Когда под Новый год он три дня лежал хворый, в жару, и куры в поисках корма топтались по его перине, какой-то сердобольный посетитель протопил в горнице изразцовую печь.
Старик что-то невнятно бормотал, но посетитель так и не понял, с какой стати нужно тащить в подпол воду и хлеб, однако ж в уплату за то, что протопил печь, прихватил три бутылки шнапса, коробку подковных гвоздей, топор и овчинный полушубок, а на прощание рассказал болящему, что во время налета бритоголовых был убит моорский угольщик.
— Знали бы эти плешаки, что ты тут один-одинешенек за печкой лежишь! — говорил посетитель. — Скажи спасибо, что они про это не ведают. Собачий Король велел облаву устроить на мерзавцев, радиограмму на равнину послал, а Телохранителя отрядил на собрание, чтоб объявил всем: мол, карательная экспедиция на подходе...
Кузнец не очень-то понимал, о чем ему рассказывают, но согласно кивал.
Через десять дней после кремации угольщика — она была совершена по обряду общины кающихся перед каменными буквами Великой надписи и закончилась развеиванием пепла над озером — на моорской набережной появилась армейская колонна в белых маскхалатах.
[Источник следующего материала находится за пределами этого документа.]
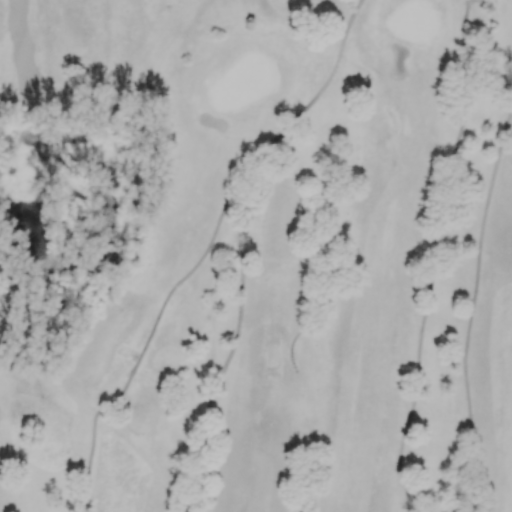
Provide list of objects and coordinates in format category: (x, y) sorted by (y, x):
road: (476, 1)
road: (329, 79)
road: (304, 211)
park: (255, 255)
road: (433, 256)
road: (472, 310)
road: (156, 323)
road: (238, 328)
road: (290, 351)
Во время состоявшейся перед секретариатом церемонии подъема флага Беринг насчитал больше восьми десятков солдат. Базовый лагерь, как обычно, разместился в руинах гостиницы «Бельвю», и в ближайшие дни большие и малые отряды прочесывали округу. Угольщиковых убийц они, правда, не нашли, но в заброшенных соляных копях под Ляйсом взяли под стражу семерых бродяг, а у лесной дороги в Самолетную долину совершенно случайно обнаружили склад боеприпасов, оставшийся с военных лет: многие тонны забытых артиллерийских снарядов, ручные противотанковые гранатометы и мины из арсеналов врага, побежденного десятилетия назад. Вход в пещеру был запорошен снегом и почти не виден под слоем промерзшей земли, а расчистили его только потому, что не в меру бдительный сержант принял обледенелый лисий капкан у обочины за взрывное устройство и поднял тревогу.
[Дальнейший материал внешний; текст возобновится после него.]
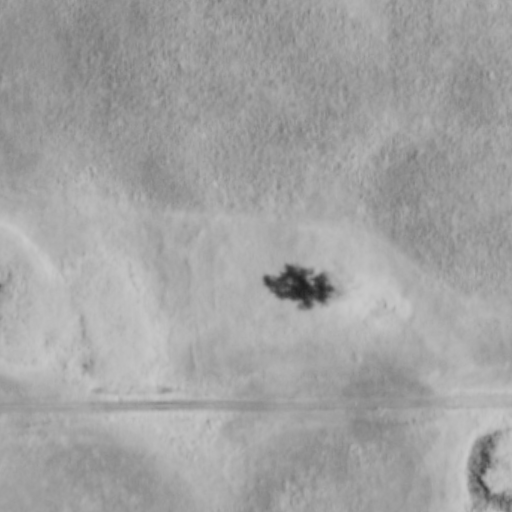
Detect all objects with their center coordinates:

С согласия Амбраса и вопреки протестам моорского секретаря, который опасался непредусмотренного ущерба и пострадавших, капитан, осуществлявший командование карательной экспедицией, приказал взорвать этот склад, и целых три дня по заснеженным улицам Моора, гремя цепями противоскольжения, разъезжал армейский джип. Из укрепленного на крыше динамика беспрерывно тарахтели военные марши и предупреждение, что двадцать второго января, в одиннадцать ноль-ноль, произойдет большой взрыв и ожидается мощная ударная волна. Окна следует выставить или хотя бы открыть, а оконные проемы забить досками; самим же моорцам лучше всего укрыться в подвалах и иных убежищах. Размеченный красными флажками пустырь от опушки леса до окраинных домов Моора весьма опасен, поскольку ударную волну там ничто не гасит, и по этой причине объявляется запретной зоной — доступ туда категорически воспрещен. Если к моменту взрыва кто-нибудь окажется на открытом месте вблизи этой зоны, ему необходимо лечь в снег и открыть рот, во избежание разрыва барабанных перепонок.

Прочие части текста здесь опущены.